Anthropic has introduced a new Code Review feature for Claude Code, adding an agent-based pull request review system that analyzes code changes using multiple AI reviewers. The feature is available in research preview for Team and Enterprise users.
The system automatically runs when a pull request is opened and dispatches several agents to inspect the changes in parallel. According to Anthropic, the agents search for potential bugs, verify findings to reduce false positives, and rank issues by severity before posting a summary review and inline comments on the pull request.
Anthropic said the number of agents assigned scales with pull request size and complexity. Larger or more complex changes receive deeper analysis, while smaller changes receive lighter review passes. The company reports that average review time is around 20 minutes.

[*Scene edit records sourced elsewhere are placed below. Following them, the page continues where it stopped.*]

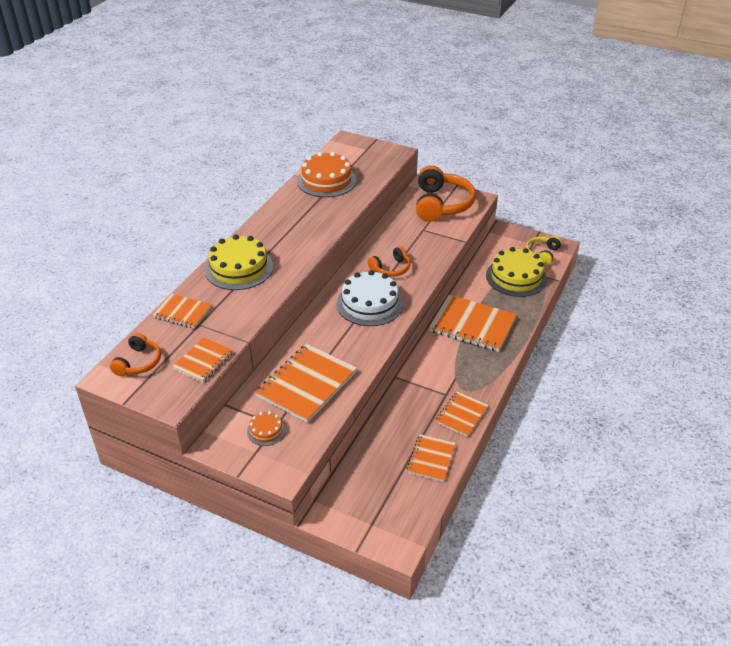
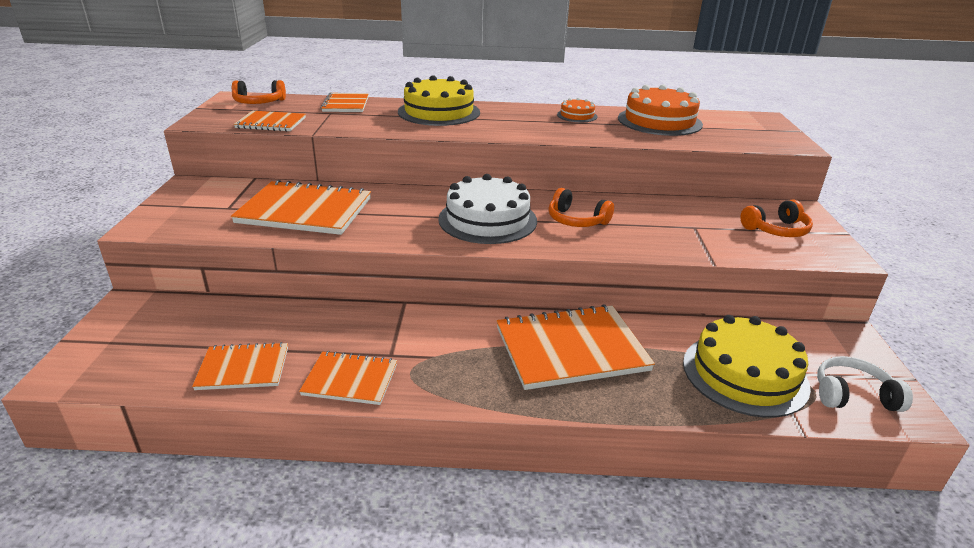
camera: 65 degrees right, 10 degrees down
(266, 431) = (216, 204): orange cake -> orange cake (577, 115)
(441, 204) = (776, 230): orange headphones -> orange headphones, size x0.54
(472, 325) = (571, 349): orange notebook -> orange notebook turned 75 degrees clockwise
(542, 254) = (853, 395): yellow headphones -> white headphones

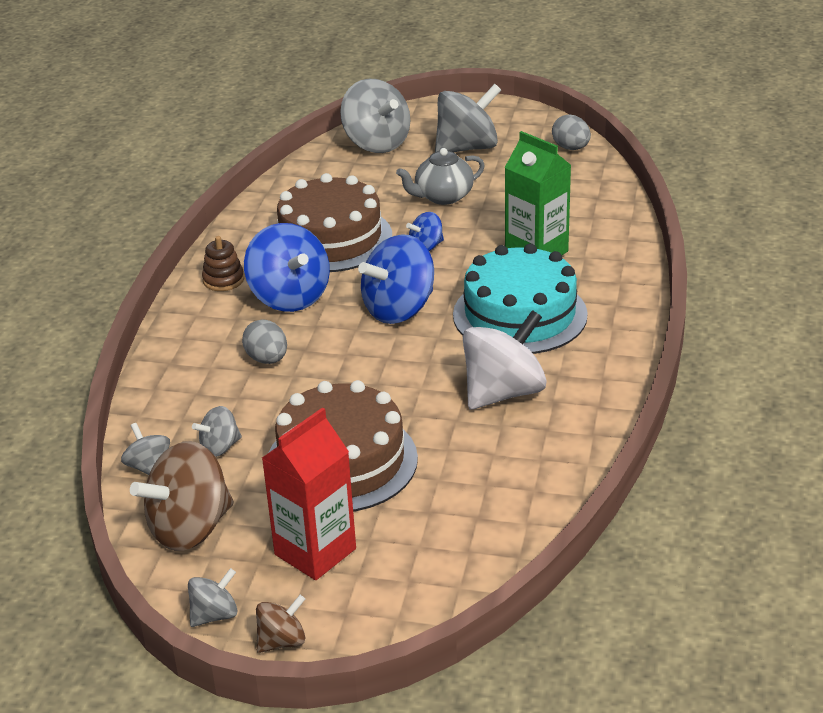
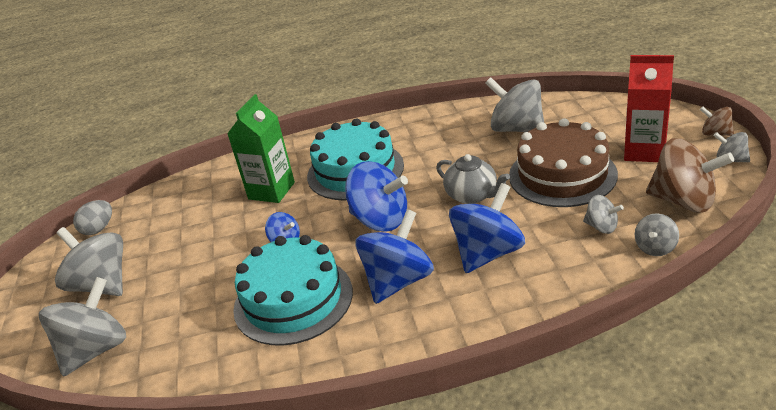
camera: 110 degrees left, 0 degrees up
(223, 280) = (395, 335): brown stacking toy -> none
(267, 359) = (488, 253): grey egg -> blue spinning top
(331, 238) = (293, 299): brown cake -> turquoise cake
(443, 197) = (198, 264): grey teapot -> grey teapot (472, 195)
(488, 467) = (517, 129): none -> grey spinning top
(503, 392) = (444, 148): white spinning top -> none

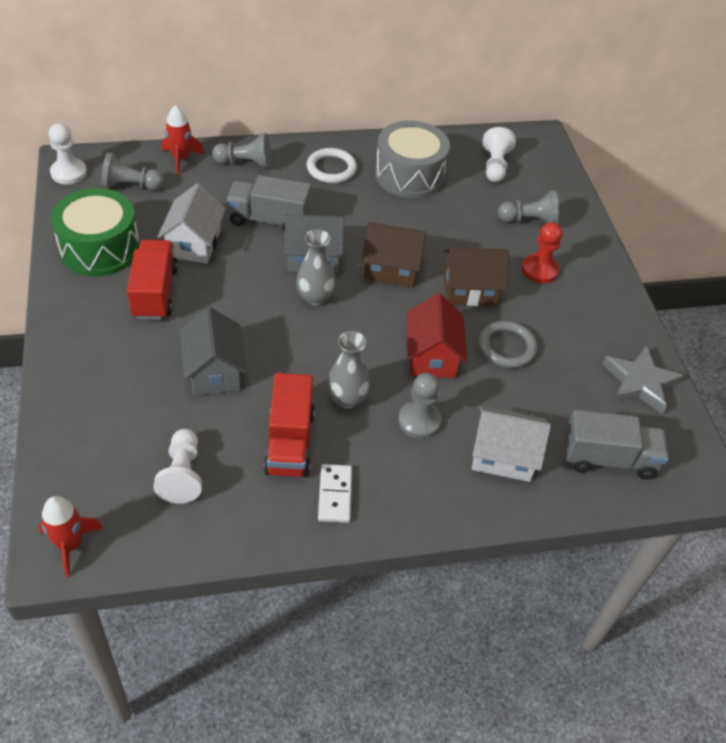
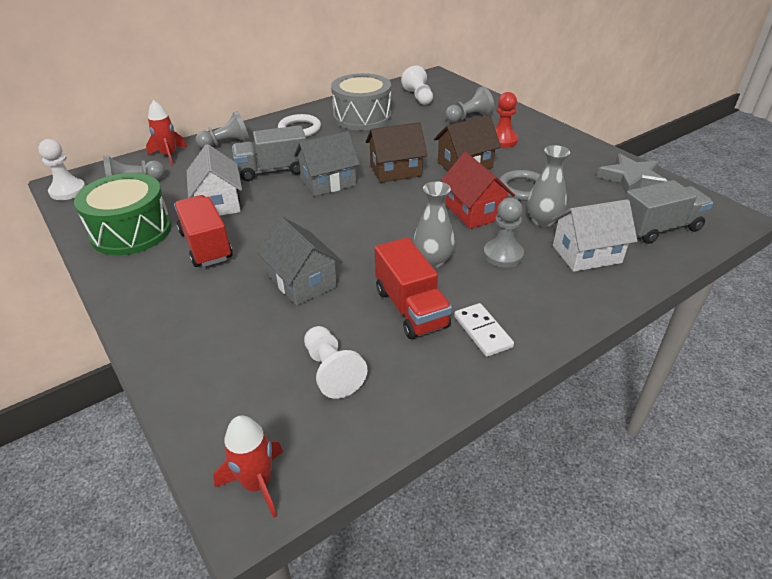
camera: 20 degrees left, 10 degrees down
(315, 297) = (350, 205): grey vase -> grey vase (543, 221)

Internally, Anthropic says it has used the system on most of its own pull requests for several months. According to the company, substantive review comments increased from 16% of pull requests to 54% after adoption. On pull requests with more than 1,000 lines changed, Anthropic reports that 84% generated findings, with an average of 7.5 issues identified. For pull requests under 50 lines, 31% generated findings, averaging 0.5 issues.
Anthropic stated that fewer than 1% of findings were marked incorrect by engineers during internal use. The company said the tool is designed to support, rather than replace, human reviewers and does not approve pull requests automatically.
Community reactions to Anthropic’s Code Review announcement were generally positive, with developers highlighting the reported depth of analysis and multi-agent approach as notable differentiators from lighter AI review tools. Some commenters said the pricing may limit adoption for smaller teams, while others questioned whether the reported 20-minute review time and $15–25 cost per pull request would be practical for high-volume engineering workflows.
AI Researcher Nir Zabari, commented:
Sounds good on the surface, but it doesn't share any technical details (like what each parallel agent focuses on) or explain why it's better than other tools, besides saying that it costs $15–25 (based on current Opus pricing, let's say a range of ~3M tokens). In other words, worth going open source on such features...
Meanwhile user @rohini posted:
Claude is writing the code and Claude is reviewing it ? This does not even meet minimum safety standard.
The release places Anthropic more directly into the AI code review market, where tools such as GitHub’s Copilot code review features, and CodeRabbit, review capabilities already offer automated pull request analysis. Anthropic’s differentiation is its multi-agent review architecture and emphasis on deeper, slower analysis rather than lightweight review passes.